On 11/12/19 1:04 AM, Richard Biener wrote:
On Mon, Nov 11, 2019 at 11:38 PM Martin Sebor <msebor@gmail.com> wrote:

The conditional in default_ref_may_alias_errno has the function
return true even for local variables, implying that locals must
be assumed not to have been changed across calls to errno-setting
functions like malloc.  This leads to both worse code and also
false negatives in the strlen pass' detection of buffer overflow
across such calls.

The attached patch constrains the conditional to only consider
external declarations.

Tested on x86_64-linux.

OK.

This means a tentative definition for 'errno' is non-conforming?
(besides not working well in practice, of course)

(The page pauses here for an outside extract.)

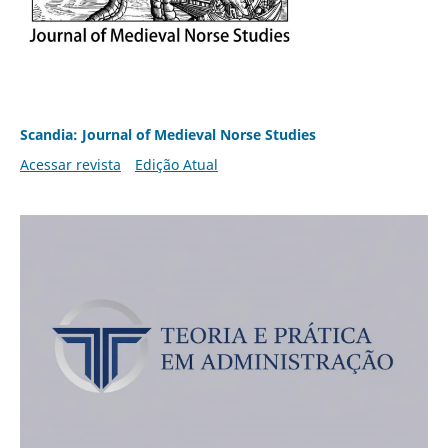
Scandia: Journal of Medieval Norse Studies
Acessar revista
Edição Atual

Errno is a reserved name (just like all external identifiers)
so only an implementation can declare it at file scope.

But if you are asking if the patch changes the assumption GCC
makes about errno aliasing tentative definitions, I don't think
it does.  AFAICT, GCC has been making the assumption since 4.5.
Here's a slightly different test case than the one in pr92412
that makes it clearer:

  int errno;

  void* f (void)
  {
    int e = errno;
    void *p = __builtin_malloc (1);
    if (e != errno)   // eliminated
      __builtin_abort ();
    return p;
  }

But to be clear, my goal with the change is to let GCC (strlen
specifically) assume that errno doesn't alias local variables.